Excerpt to read:
-*-

# +500 whp on a 3" downpipe/exhaust VRT?



## Lindahl (Feb 16, 2009)

How much is the flowing capability of a complete 3" exhaust on a VRT in whp?
ATP exhaust manifold, GT3582 1.06 with ATP T4 exhaust housing, Tial 38 mm wastegate with screamer pipe, and the mentioned 3" exhaust, consisting of 100 cell catalytic converter and a single muffler at the end.
The reason I ask is, that I´m considering adding a set of SP 263 camshafts to the setup, but if the upper limit of the exhaust system is around 435-440 whp, it seems like a waste to go for more aggresive cams, as this can easily be made on the present set-up. If on the other hand a 3" exhaust system will support 470-480 whp, I think I´ll opt for the SP´s.

Another quick question: Any body in here that knows the upper whp limit of the Bosch 005 internal fuel pump on a VRT? 034motorsport says around 208 lt/hr @ 75 lbs. How many whp does that approximately equals?


----------



## 05JettaGLXVR6 (Jan 25, 2006)

I made [email protected] 20psi on a full 3in with one muffler. Really quiet exaust. Todd Pavic's made 700+whp on a full 3in few weeks ago.

Dont bother with the cat. use the muffler tho. Any cams will help. bigger the better the 288's woke my vrt up.


----------



## xpalendocious (Nov 28, 2003)

ive made 575+whp with a 3" turbo back.

any reason you dont want to use a bosch 044 fuel pump? seems to be a more popular upgrade


----------



## Lindahl (Feb 16, 2009)

That sound good. Then I can switch to the SP 263 with good concious 
The cat. is a neccesity, as it is one of the first things the henchmen of the state looks for, and they seem quite aggresive these days 

The reason for choosing the 005 fuel pump is that this is the biggest internal fuel pump sold by Bosch where I live. After having tried several different fuel pump set-ups, I have come to the decision that one internal pump is more reliable (and less noisy) than both an internal and an external pump.
Most tuners use rule of thumb when they guestimate whether a pump is big enough, but tuners have different solutions to the math. Some say if you multiply the lt/h with 2,5 you´ll have a safe indicator of how many crank horsepower you can make. Multiply with 2,8 and you loose the safety. Others talk about multiplying with 3. In the case of 005, these numbers equal 520 bhp, 582 bhp and 624 bhp respectively.

-*-

Exercise material:
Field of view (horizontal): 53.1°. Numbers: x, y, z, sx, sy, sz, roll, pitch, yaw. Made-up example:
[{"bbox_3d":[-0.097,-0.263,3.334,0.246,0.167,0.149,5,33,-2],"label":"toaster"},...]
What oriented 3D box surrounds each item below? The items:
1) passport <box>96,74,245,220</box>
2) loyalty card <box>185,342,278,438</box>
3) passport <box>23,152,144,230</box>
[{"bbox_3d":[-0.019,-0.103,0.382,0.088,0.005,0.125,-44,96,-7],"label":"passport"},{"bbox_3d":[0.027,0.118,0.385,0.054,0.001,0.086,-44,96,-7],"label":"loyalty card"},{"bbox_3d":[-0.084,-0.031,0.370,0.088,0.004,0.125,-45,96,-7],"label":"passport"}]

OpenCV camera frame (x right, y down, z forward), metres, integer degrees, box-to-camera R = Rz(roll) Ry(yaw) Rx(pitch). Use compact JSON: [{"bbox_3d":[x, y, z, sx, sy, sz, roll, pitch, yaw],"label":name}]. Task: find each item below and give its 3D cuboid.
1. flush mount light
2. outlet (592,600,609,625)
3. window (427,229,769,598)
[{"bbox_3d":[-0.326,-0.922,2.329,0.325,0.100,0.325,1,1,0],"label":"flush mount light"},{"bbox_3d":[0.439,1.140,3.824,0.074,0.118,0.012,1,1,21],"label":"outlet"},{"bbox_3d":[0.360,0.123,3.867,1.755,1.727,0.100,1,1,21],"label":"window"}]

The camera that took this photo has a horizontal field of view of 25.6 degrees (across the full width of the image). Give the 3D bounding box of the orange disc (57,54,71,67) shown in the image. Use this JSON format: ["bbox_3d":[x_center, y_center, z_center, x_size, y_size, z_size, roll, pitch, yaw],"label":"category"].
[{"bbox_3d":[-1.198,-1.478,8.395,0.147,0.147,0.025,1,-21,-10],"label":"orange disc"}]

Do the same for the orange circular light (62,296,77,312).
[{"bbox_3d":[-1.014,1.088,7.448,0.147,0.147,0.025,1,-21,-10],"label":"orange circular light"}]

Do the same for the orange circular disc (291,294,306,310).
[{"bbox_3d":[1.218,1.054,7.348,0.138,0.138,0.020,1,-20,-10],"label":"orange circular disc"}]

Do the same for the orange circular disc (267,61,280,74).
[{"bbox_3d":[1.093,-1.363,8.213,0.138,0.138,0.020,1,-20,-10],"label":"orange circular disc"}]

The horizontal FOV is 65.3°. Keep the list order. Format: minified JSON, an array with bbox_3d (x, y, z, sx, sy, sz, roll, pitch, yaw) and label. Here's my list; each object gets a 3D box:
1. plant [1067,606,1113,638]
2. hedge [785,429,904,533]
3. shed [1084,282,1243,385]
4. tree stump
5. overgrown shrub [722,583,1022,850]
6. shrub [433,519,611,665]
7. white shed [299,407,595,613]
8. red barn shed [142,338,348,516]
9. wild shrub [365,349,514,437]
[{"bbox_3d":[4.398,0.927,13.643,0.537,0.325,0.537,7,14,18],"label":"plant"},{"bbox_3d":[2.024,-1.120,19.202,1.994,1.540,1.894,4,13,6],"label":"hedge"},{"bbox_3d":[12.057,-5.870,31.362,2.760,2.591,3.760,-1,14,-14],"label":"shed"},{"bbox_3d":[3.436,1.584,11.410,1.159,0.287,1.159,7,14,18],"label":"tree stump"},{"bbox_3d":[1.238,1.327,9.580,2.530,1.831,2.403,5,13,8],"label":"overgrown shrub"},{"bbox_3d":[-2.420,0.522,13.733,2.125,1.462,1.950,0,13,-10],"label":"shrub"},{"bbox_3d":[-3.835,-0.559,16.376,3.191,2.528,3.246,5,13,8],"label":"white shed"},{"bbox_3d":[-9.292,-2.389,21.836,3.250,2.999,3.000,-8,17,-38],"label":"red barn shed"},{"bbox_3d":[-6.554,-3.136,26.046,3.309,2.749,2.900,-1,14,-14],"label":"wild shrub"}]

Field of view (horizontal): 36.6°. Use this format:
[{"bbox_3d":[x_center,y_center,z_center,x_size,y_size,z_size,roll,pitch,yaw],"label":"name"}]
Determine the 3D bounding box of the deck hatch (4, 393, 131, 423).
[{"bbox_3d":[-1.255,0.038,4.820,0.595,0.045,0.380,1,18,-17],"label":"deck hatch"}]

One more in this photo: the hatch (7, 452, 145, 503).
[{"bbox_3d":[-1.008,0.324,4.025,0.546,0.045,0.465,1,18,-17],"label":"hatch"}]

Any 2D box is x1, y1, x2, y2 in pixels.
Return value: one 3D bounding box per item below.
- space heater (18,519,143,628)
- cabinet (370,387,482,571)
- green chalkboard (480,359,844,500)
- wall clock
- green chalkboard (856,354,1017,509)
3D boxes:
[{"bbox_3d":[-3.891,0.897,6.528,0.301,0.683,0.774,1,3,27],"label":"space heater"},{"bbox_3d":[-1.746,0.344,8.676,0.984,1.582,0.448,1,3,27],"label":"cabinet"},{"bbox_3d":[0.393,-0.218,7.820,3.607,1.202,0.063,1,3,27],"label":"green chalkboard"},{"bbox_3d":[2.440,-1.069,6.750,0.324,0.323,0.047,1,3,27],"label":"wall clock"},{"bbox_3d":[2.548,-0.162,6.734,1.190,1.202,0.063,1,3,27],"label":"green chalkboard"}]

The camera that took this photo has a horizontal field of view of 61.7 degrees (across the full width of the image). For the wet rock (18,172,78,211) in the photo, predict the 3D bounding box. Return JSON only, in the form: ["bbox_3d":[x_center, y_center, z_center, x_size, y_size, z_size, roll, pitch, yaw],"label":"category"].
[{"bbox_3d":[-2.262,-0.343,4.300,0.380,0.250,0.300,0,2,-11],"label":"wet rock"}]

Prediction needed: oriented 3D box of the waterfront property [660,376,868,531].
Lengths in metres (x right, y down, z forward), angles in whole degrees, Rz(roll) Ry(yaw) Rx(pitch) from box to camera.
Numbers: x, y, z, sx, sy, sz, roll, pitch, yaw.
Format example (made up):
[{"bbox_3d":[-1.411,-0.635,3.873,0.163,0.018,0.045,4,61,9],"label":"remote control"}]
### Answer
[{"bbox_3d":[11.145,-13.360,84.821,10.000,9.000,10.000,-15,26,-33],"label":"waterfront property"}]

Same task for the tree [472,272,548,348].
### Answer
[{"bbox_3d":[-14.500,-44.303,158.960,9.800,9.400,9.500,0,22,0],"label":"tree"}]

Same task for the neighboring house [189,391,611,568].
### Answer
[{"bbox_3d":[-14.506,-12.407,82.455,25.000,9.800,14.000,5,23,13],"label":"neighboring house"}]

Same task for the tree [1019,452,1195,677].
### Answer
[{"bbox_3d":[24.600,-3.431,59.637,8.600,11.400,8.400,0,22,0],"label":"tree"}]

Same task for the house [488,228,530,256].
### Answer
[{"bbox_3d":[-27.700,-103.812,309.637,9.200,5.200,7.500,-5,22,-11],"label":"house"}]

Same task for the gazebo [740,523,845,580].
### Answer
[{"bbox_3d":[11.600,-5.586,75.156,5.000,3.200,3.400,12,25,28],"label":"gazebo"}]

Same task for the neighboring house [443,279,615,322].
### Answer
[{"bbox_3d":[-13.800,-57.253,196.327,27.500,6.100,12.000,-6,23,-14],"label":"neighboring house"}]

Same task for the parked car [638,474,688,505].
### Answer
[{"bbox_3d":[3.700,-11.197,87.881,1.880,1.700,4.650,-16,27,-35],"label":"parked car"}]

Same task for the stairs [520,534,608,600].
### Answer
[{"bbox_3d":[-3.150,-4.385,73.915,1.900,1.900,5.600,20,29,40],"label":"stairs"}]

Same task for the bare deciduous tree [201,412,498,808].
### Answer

-*-

Actions to take:
1. Rewrite as a short list the paragraph of the forum thread that begins "Most tuners use rule of thumb," keeping its main facts.
2. Locate every line in the records that contains the string "across" and copy each one.

Outputs for the tasks:
1.
- Tuners estimate whether a fuel pump is big enough by rule of thumb, but their math differs.
- Multiplying the pump's lt/h by 2.5 gives a safe indicator of the crank horsepower it supports.
- Multiplying by 2.8 gives up that safety margin.
- Others multiply by 3.
- For the 005 pump, these factors come to 520 bhp, 582 bhp and 624 bhp respectively.

2.
The camera that took this photo has a horizontal field of view of 25.6 degrees (across the full width of the image). Give the 3D bounding box of the orange disc (57,54,71,67) shown in the image. Use this JSON format: ["bbox_3d":[x_center, y_center, z_center, x_size, y_size, z_size, roll, pitch, yaw],"label":"category"].
The camera that took this photo has a horizontal field of view of 61.7 degrees (across the full width of the image). For the wet rock (18,172,78,211) in the photo, predict the 3D bounding box. Return JSON only, in the form: ["bbox_3d":[x_center, y_center, z_center, x_size, y_size, z_size, roll, pitch, yaw],"label":"category"].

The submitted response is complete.